A investigação apontou quatro suspeitos de participação no crime. Dois deles estão presos. Os foragidos já tiveram a prisão decretada e estão sendo procurados. Conforme a delegada Juliana Ricci, da Divisão Especializada de Investigações Criminais (Deic) de Piracicaba, a vítima foi espancada de forma brutal pelos criminosos para revelar a senha do cartão e transferir dinheiro de sua conta. O fato de não ter conseguido sucesso na transferência provavelmente exasperou os agressores, segundo ela.
Quando foi abandonado na margem da rodovia, Dias já estava praticamente agonizando, com muitos ferimentos, principalmente no rosto. Seu corpo estava molhado pela chuva que caiu naquela noite. Imagens obtidas pela polícia mostram que os dois veículos usados pelos criminosos – uma picape S-10 prata e um automóvel Fiesta preto – rondavam a casa do milionário, indicando, segundo a investigação, que a quadrilha já conhecia seus hábitos. Naquele início de manhã, Dias repetiu o que fazia todos os dias, saindo de casa por volta de 5h30 para ir à padaria, onde comprou uma esfirra, suco de laranja e pães.
O homem voltou para casa, entregou os pães à irmã e saiu para caminhar, momento em que foi arrebatado e colocado na S-10. Duas horas depois, o sequestrador que dirigia a picape, Marcos Vinicyus Sales de Oliveira, o Vini, de 22 anos, foi flagrado por câmeras em uma agência da Caixa Federal, em Campinas, usando o cartão da vítima para fazer saques, conforme a polícia. Ele fez dois saques no valor de R$ 1 mil cada e, em seguida, uma transferência de R$ 18,6 mil na conta de uma jovem de 24 anos, identificada como Rebeca Messias Pereira Batista.
A jovem foi presa neste domingo (18), pela Guarda Municipal de Santa Bárbara d’Oeste, e levada para o Deic de Piracicaba. Ela alegou que foi abordada por duas pessoas e convencida a abrir uma conta em seu nome para receber benefícios do governo. Rebeca continuava presa nesta segunda-feira (19). O companheiro dela chegou a ser levado à delegacia, mas foi liberado.
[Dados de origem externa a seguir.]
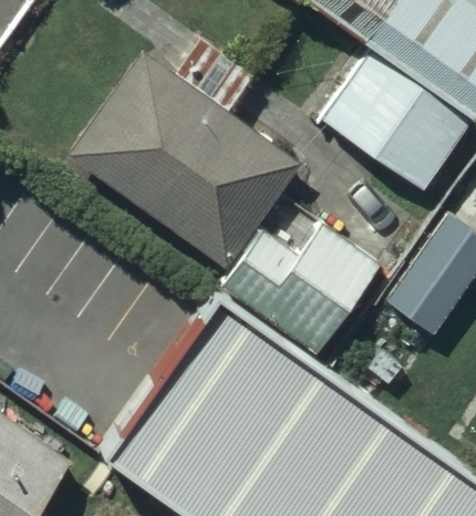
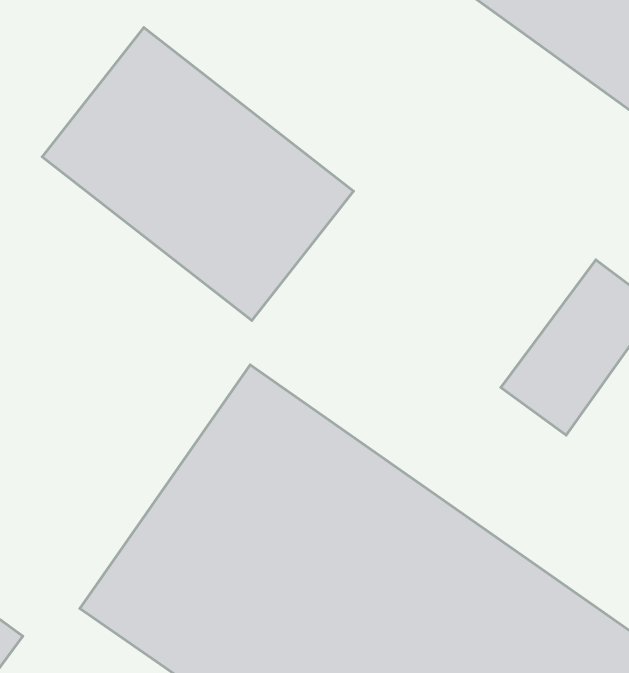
building: [320,66,463,198] -> none
building: [229,233,369,347] -> none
Também está preso desde sábado (17), Rogério de Almeida Spíndola, de 48 anos, que estava em um dos veículos flagrados no cenário do crime. Com passagens pela polícia por roubos, furtos, homicídio, estelionato e lesão corporal, ele cumpriu 15 anos de prisão e estava em liberdade desde dezembro do ano passado. Assim como Spínola, Marcos Vinicyus também é egresso do sistema prisional. Preso por estelionato e receptação, ele deixou o sistema penitenciário em setembro de 2021.
Os dois moram em Santa Bárbara d’Oeste, cidade vizinha a Hortolândia, e podem ter planejado juntos o crime, segundo a delegada Juliana. Embora não tivessem qualquer relação com a vítima, ela acredita que eles sabiam que o ganhador da Mega-Sena cumpria rotinas diárias simples e não andava com seguranças. Marcos Vinicyus ainda é procurado pela polícia.
O quarto suspeito do crime, Roberto Jeferson da Silva, o Gordo, de 38 anos, dirigia o Ford Fiesta preto também usado no crime. Ele não tinha passagens pela polícia e continuava foragido. A defesa de Rogério Spíndola nega que ele tenha tido participação no crime. Segundo o defensor, ele tinha negócios lícitos com Roberto Jeferson e Vinicyus. Até a manhã desta segunda, Rebeca não havia constituído advogado.
O diretor do Departamento de Polícia Judiciária do Interior 9 (Deinter-9), Kleber Altale, não descartou a possibilidade de haver mais envolvidos no crime. Segundo ele, as investigações prosseguem para a prisão dos demais suspeitos, análise das provas já colhidas e a localização dos veículos para a elucidação total do crime, que é tratado como extorsão seguida de morte.